--- Data excerpts Enclosed Below ---

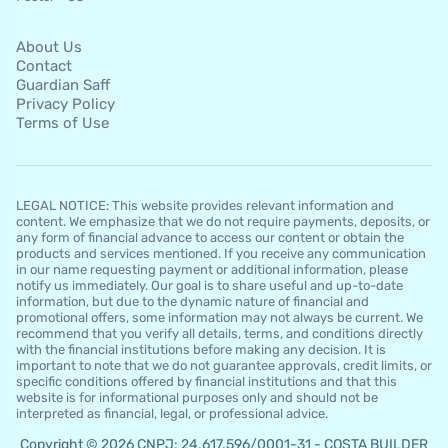
About Us
Contact
Guardian Saff
Privacy Policy
Terms of Use
LEGAL NOTICE: This website provides relevant information and
content. We emphasize that we do not require payments, deposits, or
any form of financial advance to access our content or obtain the
products and services mentioned. If you receive any communication
in our name requesting payment or additional information, please
notify us immediately. Our goal is to share useful and up-to-date
information, but due to the dynamic nature of financial and
promotional offers, some information may not always be current. We
recommend that you verify all details, terms, and conditions directly
with the financial institutions before making any decision. It is
important to note that we do not guarantee approvals, credit limits, or
specific conditions offered by financial institutions and that this
website is for informational purposes only and should not be
interpreted as financial, legal, or professional advice.
Copyright © 2026 CNPJ: 24.617.596/0001-31 - COSTA BUILDER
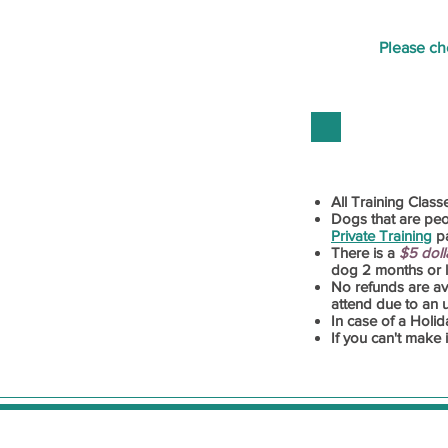
Please c
All Training Class
Dogs that are pe
Priva
te Training
pa
There is a
$5 doll
dog 2 months or le
No refunds are avai
attend due to an
In case of a Holid
If you can't make 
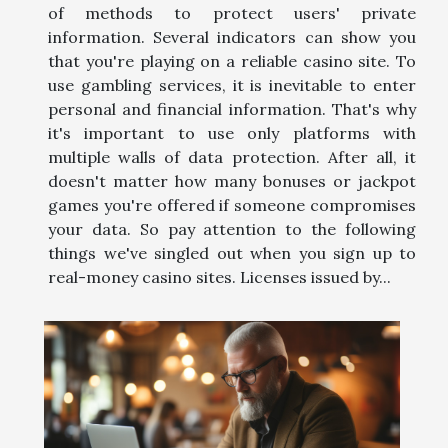
of methods to protect users' private
information. Several indicators can show you
that you're playing on a reliable casino site. To
use gambling services, it is inevitable to enter
personal and financial information. That's why
it's important to use only platforms with
multiple walls of data protection. After all, it
doesn't matter how many bonuses or jackpot
games you're offered if someone compromises
your data. So pay attention to the following
things we've singled out when you sign up to
real-money casino sites. Licenses issued by...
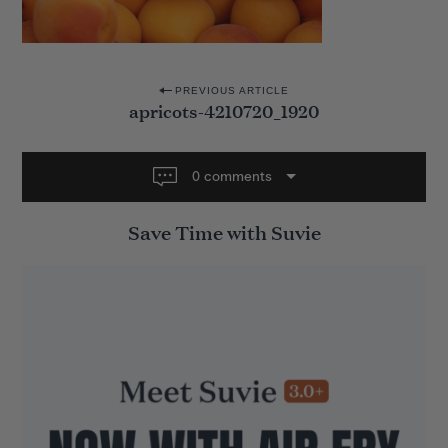
P
PREVIOUS ARTICLE
apricots-4210720_1920
o
s
t
0 comments
n
Save Time with Suvie
a
v
i
g
a
t
i
o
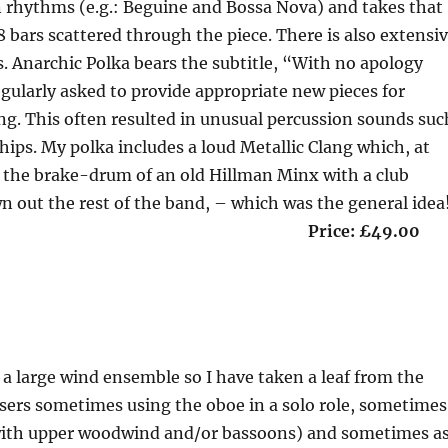
 rhythms (e.g.: Beguine and Bossa Nova) and takes that
8 bars scattered through the piece. There is also extensi
s. Anarchic Polka bears the subtitle, “With no apology
gularly asked to provide appropriate new pieces for
ng. This often resulted in unusual percussion sounds suc
hips. My polka includes a loud Metallic Clang which, at
g the brake-drum of an old Hillman Minx with a club
n out the rest of the band, – which was the general idea
on 8’30” Price: £49.00
 a large wind ensemble so I have taken a leaf from the
sers sometimes using the oboe in a solo role, sometimes
y with upper woodwind and/or bassoons) and sometimes a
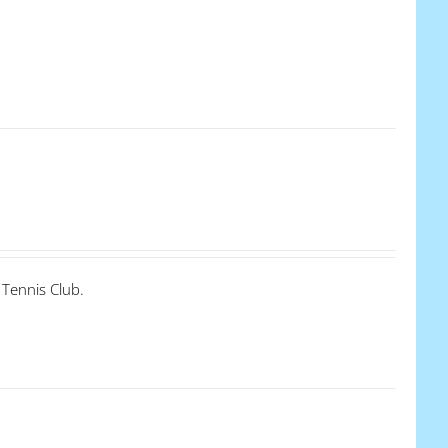
 Tennis Club.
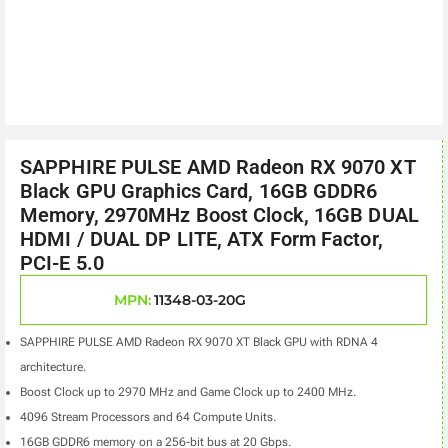
SAPPHIRE PULSE AMD Radeon RX 9070 XT
Black GPU Graphics Card, 16GB GDDR6
Memory, 2970MHz Boost Clock, 16GB DUAL
HDMI / DUAL DP LITE, ATX Form Factor,
PCI-E 5.0
MPN:
11348-03-20G
SAPPHIRE PULSE AMD Radeon RX 9070 XT Black GPU with RDNA 4
architecture.
Boost Clock up to 2970 MHz and Game Clock up to 2400 MHz.
4096 Stream Processors and 64 Compute Units.
16GB GDDR6 memory on a 256-bit bus at 20 Gbps.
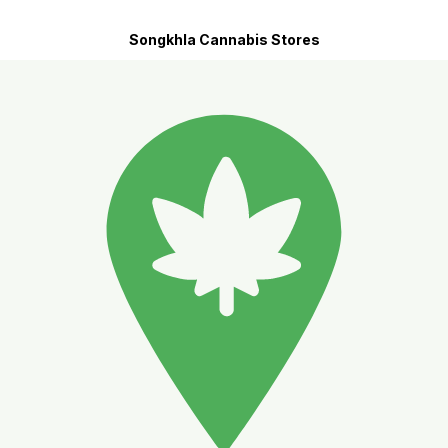
Songkhla Cannabis Stores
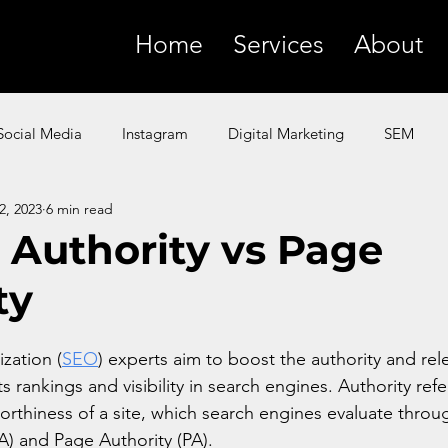
Home
Services
About
Social Media
Instagram
Digital Marketing
SEM
2, 2023
6 min read
SMS
YouTube
Facebook
Paid Ads
ChatGP
Authority vs Page
ty
 Marketing
Amazon
Product Marketing
Google
zation (
SEO
) experts aim to boost the authority and rel
s rankings and visibility in search engines. Authority refe
worthiness of a site, which search engines evaluate throug
) and Page Authority (PA). 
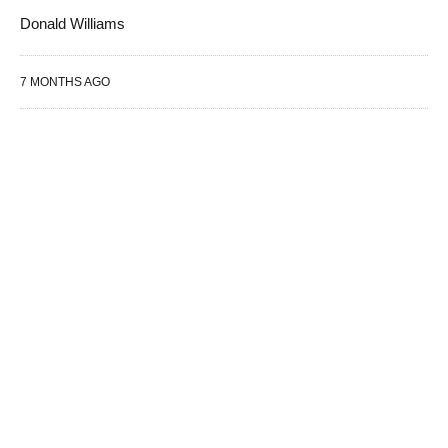
Donald Williams
7 MONTHS AGO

--- End of Enclosed Data excerpts ---

### Directions
Please tally the lines in the data above containing the string "SAPPHIRE", and give the number alone.

### Solution to this problem
2